Shelley MacAllister, MSW, American Cancer Society, National Cancer Information Center, Quitline, smacalli@cancer.org, Vance Rabius, ABD, vrabius@cancer.org, Angela Geiger, MBA, ageiger@cancer.org, K. Joanne Pike, LPC MA, jpike@cancer.org, Kim Hollister, BA, khollist@cancer.org.

Learning Objectives: Compare how subsidizing nicotine replacement therapies at different levels effects 3-month quit rates, program participation, and satistifaction for telephone-based tobacco cessation programs.

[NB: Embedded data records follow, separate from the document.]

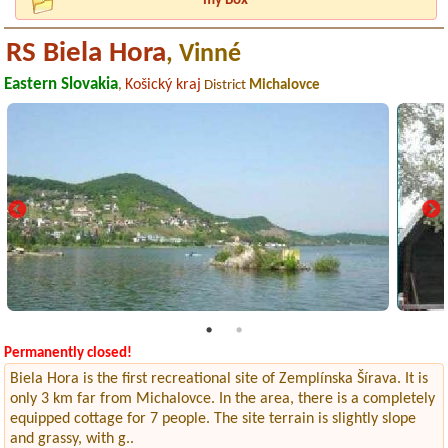
my Box
RS Biela Hora
, Vinné
Eastern Slovakia
Košický kraj
,
District
Michalovce
Permanently closed!
Biela Hora is the first recreational site of Zemplínska Šírava. It is
only 3 km far from Michalovce. In the area, there is a completely
equipped cottage for 7 people. The site terrain is slightly slope
and grassy, with g..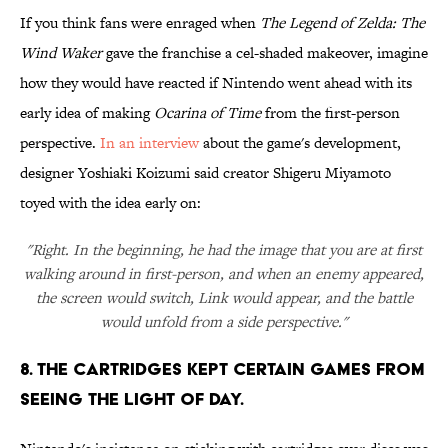
If you think fans were enraged when
The Legend of Zelda: The
Wind Waker
gave the franchise a cel-shaded makeover, imagine
how they would have reacted if Nintendo went ahead with its
early idea of making
Ocarina of Time
from the first-person
perspective.
In an interview
about the game's development,
designer Yoshiaki Koizumi said creator Shigeru Miyamoto
toyed with the idea early on:
"Right. In the beginning, he had the image that you are at first
walking around in first-person, and when an enemy appeared,
the screen would switch, Link would appear, and the battle
would unfold from a side perspective."
8. The cartridges kept certain games from
seeing the light of day.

Abstract: Quitlines offer a cost-effective, convenient delivery method for tobacco cessation programs. Some state departments of health have begun to subsidize cessation medications in conjunction with Quitline programs to help their constituents remain tobacco free. The American Cancer Society’s Quitline has contracted with several state departments of health to provide a choice of services to their constituents attempting to quit. Constituents from the contracted states are offered a choice of services including telephone counseling, self-help materials, and/or community referrals. Individual departments of health have supplemented the treatment services with a medication offer for free or reduced cost nicotine replacement products. This poster will present 3-month outcomes for January through March of 2002, comparing three states’ levels of subsidized medication and resulting 3-month quit rates, program participation, and satisfaction with Quitline service. State A provides callers who are personally quitting tobacco $40-$60 in discount coupons for nicotine replacement products or free medications (NRT patch or gum) to a predefined group. State B offers free medication (NRT patch) to uninsured callers. State C does not currently have a medication program. In January and February of 2002, State A had 1298 calls, State B had 267 calls, and State C had 1327 calls. In February alone, .217% of smokers from State A contacted our Quitline versus .061% of smokers from State B and .045% of smokers in State C. Prior research showed callers who were enrolled in telephone counseling and used medication to have a quit rate of 21%, while those in telephone counseling who did not use medication had a quit rate of 12%.